First there are the obvious examples: biographies and histories. You’ll often learn much more about business from a book like Steve Jobs or The Fish that Ate The Whale than from Entrepreneurship for Dummies.
But even a more tactical book can do a good job of this. A classic example is The Goal which teaches The Theory of Constraints through a novel. Or The Game which teaches pick-up artistry through a story of Neil Strauss’s time in the industry.
Or more subtly, The Four-Hour Workweek remains one of the best books on lifestyle business entrepreneurship because it’s infused with Tim’s life story and his adventures. There’s one main thread to follow through the book that ties it together.
If you want to learn more about a big, complex idea like entrepreneurship (or a magical fantasy world), the best way to do it is through a story that ties many aspects of it together.
The story is going to stick in your head and be easier to recall later. Plus the story will touch on many of the subtler elements that might get stripped out when you try to distill it to a checklist of action items.
It’s really really really tempting to go for the super actionable, ten-step guide, but you’re going to forget about it as soon as you read it. If you’re fixing your sink, sure, get the guide. But for anything bigger, look for the story.

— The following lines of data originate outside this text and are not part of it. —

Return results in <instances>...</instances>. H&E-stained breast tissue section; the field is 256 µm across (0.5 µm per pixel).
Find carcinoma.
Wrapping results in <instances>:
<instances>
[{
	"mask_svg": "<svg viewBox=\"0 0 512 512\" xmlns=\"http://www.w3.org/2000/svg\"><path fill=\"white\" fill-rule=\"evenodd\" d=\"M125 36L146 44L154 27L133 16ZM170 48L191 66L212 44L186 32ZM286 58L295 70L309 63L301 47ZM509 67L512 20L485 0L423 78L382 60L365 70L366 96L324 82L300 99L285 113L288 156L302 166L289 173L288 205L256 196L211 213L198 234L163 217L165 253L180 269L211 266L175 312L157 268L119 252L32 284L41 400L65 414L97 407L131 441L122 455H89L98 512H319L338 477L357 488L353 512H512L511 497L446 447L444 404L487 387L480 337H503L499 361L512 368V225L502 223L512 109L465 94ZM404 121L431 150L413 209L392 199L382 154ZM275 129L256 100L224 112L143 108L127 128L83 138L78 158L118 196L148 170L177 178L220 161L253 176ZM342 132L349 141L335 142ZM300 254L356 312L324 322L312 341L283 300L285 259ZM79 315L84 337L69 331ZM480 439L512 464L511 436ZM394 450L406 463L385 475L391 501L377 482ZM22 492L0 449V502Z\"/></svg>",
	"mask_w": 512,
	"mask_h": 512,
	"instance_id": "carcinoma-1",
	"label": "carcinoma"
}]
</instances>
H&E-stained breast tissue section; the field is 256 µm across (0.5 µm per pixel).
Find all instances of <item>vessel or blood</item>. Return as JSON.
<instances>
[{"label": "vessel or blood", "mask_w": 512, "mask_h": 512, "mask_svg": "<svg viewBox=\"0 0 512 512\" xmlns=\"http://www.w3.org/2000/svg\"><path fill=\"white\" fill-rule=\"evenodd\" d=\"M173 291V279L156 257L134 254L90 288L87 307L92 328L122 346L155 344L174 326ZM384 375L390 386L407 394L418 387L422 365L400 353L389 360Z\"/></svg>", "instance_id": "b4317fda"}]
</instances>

Even if the story feels like it’s less tactical, less direct, it will end up being more useful because you’ll remember the lessons better.
Teaching With One Big Story
When you want to teach something, try to find ONE story to tie the lessons together. And ideally, use a story from your life. You’ll know the details better and it will resonate with readers more.

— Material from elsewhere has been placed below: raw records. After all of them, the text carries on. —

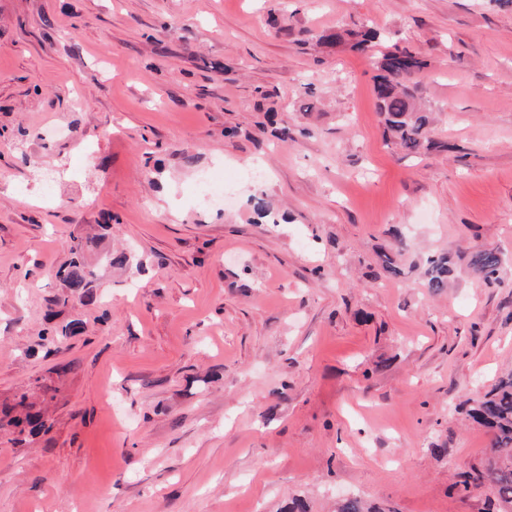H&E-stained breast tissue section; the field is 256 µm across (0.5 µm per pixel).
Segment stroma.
Masks as SVG:
<instances>
[{"instance_id":"35a3bbf8","label":"stroma","mask_w":512,"mask_h":512,"mask_svg":"<svg viewBox=\"0 0 512 512\" xmlns=\"http://www.w3.org/2000/svg\"><path fill=\"white\" fill-rule=\"evenodd\" d=\"M359 23L426 60L443 150L387 144L373 52L319 45ZM88 235L98 302L62 304ZM483 250L501 283L467 264ZM511 369V11L0 0V400L58 389L49 433L0 438V512H498L462 483L492 445L466 410ZM427 287L432 293H439L448 286V255L440 254L428 259Z\"/></svg>"}]
</instances>
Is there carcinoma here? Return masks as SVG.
<instances>
[{"label": "carcinoma", "mask_w": 512, "mask_h": 512, "mask_svg": "<svg viewBox=\"0 0 512 512\" xmlns=\"http://www.w3.org/2000/svg\"><path fill=\"white\" fill-rule=\"evenodd\" d=\"M376 29L362 25L357 29L326 30L319 42L334 48L345 41L351 48L363 50L380 40ZM427 66V62L406 48L395 46L375 58L374 93L378 112L383 118L385 135L394 139L399 148L409 156L426 154L440 148V144L427 136L429 116L417 103L414 91L408 86L411 78ZM100 246L99 238H76L71 241L69 262L58 272L67 293L62 302L91 305L96 300L91 284L94 270L88 257ZM489 283L499 280L503 268L501 255L493 250L475 254L469 262ZM427 287L439 293L448 287V255L440 254L428 259ZM84 323L73 319L59 329L50 330L48 343L59 336L82 333ZM54 388L41 387V399L27 391L16 394L12 401L0 404V437L8 436L16 445H23L41 432L49 429L44 409L45 402L54 399ZM468 415L492 433V448L484 465L468 475L464 484L485 486L504 504L512 506V372L499 380L483 396L469 400ZM336 512H382L368 506L357 496H346L336 503Z\"/></svg>", "instance_id": "carcinoma-1"}]
</instances>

Most people understand this power of stories, but then they use it in a less effective way: by telling five or ten or twenty different little stories over the course of a book to get different ideas across.
While this is sometimes the best option you have available, it’s usually less effective than one big story because it’s too hard for the reader to hold 20 different stories in their head.

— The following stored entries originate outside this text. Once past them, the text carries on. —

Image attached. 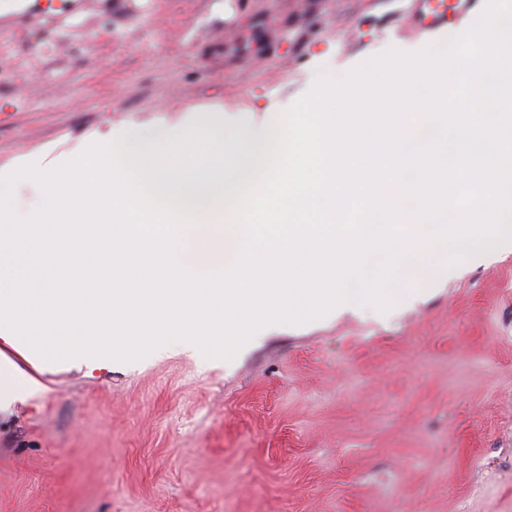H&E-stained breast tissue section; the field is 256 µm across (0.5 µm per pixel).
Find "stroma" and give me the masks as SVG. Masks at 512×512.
I'll list each match as a JSON object with an SVG mask.
<instances>
[{"mask_svg": "<svg viewBox=\"0 0 512 512\" xmlns=\"http://www.w3.org/2000/svg\"><path fill=\"white\" fill-rule=\"evenodd\" d=\"M0 0V176L127 125L255 126L424 39L412 0ZM415 300L261 333L230 359L164 346L44 368L0 413V512H512V242L432 259Z\"/></svg>", "mask_w": 512, "mask_h": 512, "instance_id": "1", "label": "stroma"}]
</instances>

The characters, settings, motivations, struggles etc aren’t related so none of it sticks. But if you have one character in one world with one big motivation solving 20 different problems it can stick much better.
The same can go for your blog or your newsletter. Instead of trying to find stories from history for everything, use stories from your life.
As people read more of them they’ll fit together into a broader story about you, and they’ll have some of the initial prep for any new story done because they already know you and your motivations and interests and curiosities.
Thanks for reading! Don’t forget to pre-order your copy of Crypto Confidential if you haven’t already.
Hmm... This post did what I always hope a Substack read will do: It made me think.
But with thinking comes skepticism - and I'm not sure how persuasive the Harry Potter- argument is.
I read or listened to all books of Sanderson's "Stormlight Archive" and "Mistborn" series, Heitz' "Ulldart" and Paolini's "Eragon", to name just a few.
I remember thoroughly enjoying all of them - but I couldn't recall many details of any of these stories if my life depended on it.
I don't know why it's different with Harry Potter - which, I agree, it is -, but I find it plausible to suspect that reading the books and watching the movies as well as playing games around that universe did something close to active recall.
But again, that's just my first skeptical reaction. Regardless of whether or not stories are better teaching methods than some tactical approach, they are more fun for sure; they are also more difficult to write well. Thanks for the input!
Love this.
The biggest thing I've learned from writing is to never use logic where a story will do.